In order to finalize the accord, all GDB bondholders must agree to the restructuring terms. That may be difficult given that many individual investors hold the bonds and may not closely follow the bank’s changes, according to Phil Fischer, head of municipal research at Bank of America in New York. The GDB has about $4 billion in bonds.
“It’s extremely unlikely that they will get 100 percent because the debt is held widely in individual accounts,” Fisher said.
The GDB cautioned that the transaction would be “highly unlikely” to reach the required participation level without federal legislation that includes a provision to bind non-consenting creditors. Members of the Ad Hoc Group of bondholders include Avenue Capital Management, Brigade Capital Management, Claren Road Asset Management, Fir Tree Partners, Fore Research & Management and Solus Alternative Asset Management.
Some GDB debt rose in price Monday after the 47-cent recovery rate was disclosed. GDB bonds maturing August 2023 traded at an average 26 cents on the dollar, up from about 20 cents on April 14, data compiled by Bloomberg show.

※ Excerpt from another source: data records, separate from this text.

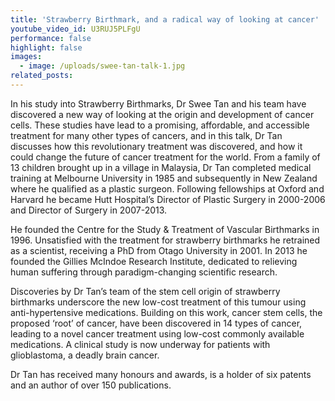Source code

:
 ```yaml
---
title: 'Strawberry Birthmark, and a radical way of looking at cancer'
youtube_video_id: U3RUJ5PLFgU
performance: false
highlight: false
images:
  - image: /uploads/swee-tan-talk-1.jpg
related_posts:
---
```


In his study into Strawberry Birthmarks, Dr Swee Tan and his team have discovered a new way of looking at the origin and development of cancer cells. These studies have lead to a promising, affordable, and accessible treatment for many other types of cancers, and in this talk, Dr Tan discusses how this revolutionary treatment was discovered, and how it could change the future of cancer treatment for the world. From a family of 13 children brought up in a village in Malaysia, Dr Tan completed medical training at Melbourne University in 1985 and subsequently in New Zealand where he qualified as a plastic surgeon. Following fellowships at Oxford and Harvard he became Hutt Hospital’s Director of Plastic Surgery in 2000-2006 and Director of Surgery in 2007-2013.

He founded the Centre for the Study & Treatment of Vascular Birthmarks in 1996. Unsatisfied with the treatment for strawberry birthmarks he retrained as a scientist, receiving a PhD from Otago University in 2001. In 2013 he founded the Gillies McIndoe Research Institute, dedicated to relieving human suffering through paradigm-changing scientific research.

Discoveries by Dr Tan’s team of the stem cell origin of strawberry birthmarks underscore the new low-cost treatment of this tumour using anti-hypertensive medications. Building on this work, cancer stem cells, the proposed ‘root’ of cancer, have been discovered in 14 types of cancer, leading to a novel cancer treatment using low-cost commonly available medications. A clinical study is now underway for patients with glioblastoma, a deadly brain cancer.

Dr Tan has received many honours and awards, is a holder of six patents and an author of over 150 publications.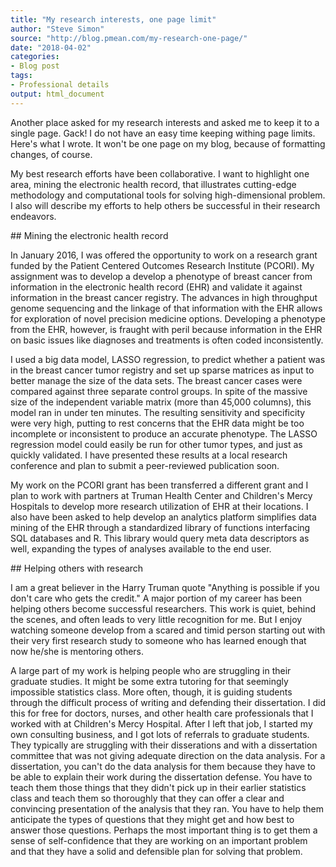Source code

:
 ```yaml
---
title: "My research interests, one page limit"
author: "Steve Simon"
source: "http://blog.pmean.com/my-research-one-page/"
date: "2018-04-02"
categories:
- Blog post
tags:
- Professional details
output: html_document
---
```


Another place asked for my research interests and asked me to keep it to
a single page. Gack! I do not have an easy time keeping withing page
limits. Here's what I wrote. It won't be one page on my blog, because of
formatting changes, of course.

<!---More--->

My best research efforts have been collaborative. I want to highlight
one area, mining the electronic health record, that illustrates
cutting-edge methodology and computational tools for solving
high-dimensional problem. I also will describe my efforts to help others
be successful in their research endeavors.

\#\# Mining the electronic health record

In January 2016, I was offered the opportunity to work on a research
grant funded by the Patient Centered Outcomes Research Institute
(PCORI). My assignment was to develop a develop a phenotype of breast
cancer from information in the electronic health record (EHR) and
validate it against information in the breast cancer registry. The
advances in high throughput genome sequencing and the linkage of that
information with the EHR allows for exploration of novel precision
medicine options. Developing a phenotype from the EHR, however, is
fraught with peril because information in the EHR on basic issues like
diagnoses and treatments is often coded inconsistently.

I used a big data model, LASSO regression, to predict whether a patient
was in the breast cancer tumor registry and set up sparse matrices as
input to better manage the size of the data sets. The breast cancer
cases were compared against three separate control groups. In spite of
the massive size of the independent variable matrix (more than 45,000
columns), this model ran in under ten minutes. The resulting sensitivity
and specificity were very high, putting to rest concerns that the EHR
data might be too incomplete or inconsistent to produce an accurate
phenotype. The LASSO regression model could easily be run for other
tumor types, and just as quickly validated. I have presented these
results at a local research conference and plan to submit a
peer-reviewed publication soon.

My work on the PCORI grant has been transferred a different grant and I
plan to work with partners at Truman Health Center and Children's Mercy
Hospitals to develop more research utilization of EHR at their
locations. I also have been asked to help develop an analytics platform
simplifies data mining of the EHR through a standardized library of
functions interfacing SQL databases and R. This library would query meta
data descriptors as well, expanding the types of analyses available to
the end user.

\#\# Helping others with research

I am a great believer in the Harry Truman quote "Anything is possible if
you don't care who gets the credit." A major portion of my career has
been helping others become successful researchers. This work is quiet,
behind the scenes, and often leads to very little recognition for me.
But I enjoy watching someone develop from a scared and timid person
starting out with their very first research study to someone who has
learned enough that now he/she is mentoring others.

A large part of my work is helping people who are struggling in their
graduate studies. It might be some extra tutoring for that seemingly
impossible statistics class. More often, though, it is guiding students
through the difficult process of writing and defending their
dissertation. I did this for free for doctors, nurses, and other health
care professionals that I worked with at Children's Mercy Hospital.
After I left that job, I started my own consulting business, and I got
lots of referrals to graduate students. They typically are struggling
with their disserations and with a dissertation committee that was not
giving adequate direction on the data analysis. For a dissertation, you
can't do the data analysis for them because they have to be able to
explain their work during the dissertation defense. You have to teach
them those things that they didn't pick up in their earlier statistics
class and teach them so thoroughly that they can offer a clear and
convincing presentation of the analysis that they ran. You have to help
them anticipate the types of questions that they might get and how best
to answer those questions. Perhaps the most important thing is to get
them a sense of self-confidence that they are working on an important
problem and that they have a solid and defensible plan for solving that
problem.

As the parties negotiate, conditions of the agreement such as the participation rate may change, said Daniel Hanson, an analyst at Height Securities, a Washington-based broker dealer.
“That threshold could move,” Hanson said. “The longer you prolong this process, the less money there’s going to be inside the bank.”
Garcia Padilla placed the GDB in an emergency period last month to preserve its dwindling cash by limiting withdrawals only for programs that provide health, safety and education. The bank had $562 million of liquidity, according to a debt-moratorium law the governor signed last month. The island’s Commission of Financial Institutions, the bank’s regulator, concluded in a November report that the GDB is insolvent.
“There is effectively no discretionary funds on the island and that really goes to the health and welfare of the population,” Fischer said.
The GDB served as the commonwealth’s fiscal agent for decades and help craft municipal-bond deals that were sold in the $3.7 trillion municipal-bond market. It also lent to the government and its municipalities. Placing the bank in receivership would harm on-island bondholders, Garcia Padilla said Monday during a press conference in San Juan.
Congress returns from recess on May 10 and members plan to release a new version of a Puerto Rico bill that would establish a federal control board to oversee any debt restructurings and weigh in on spending plans. It’s unclear whether the legislation would become law by July 1, when Puerto Rico has about $2 billion in bond payments due.
“Congress needs to think through this process carefully,” Fischer said. “While time certainly is of the essence, this must be done carefully.”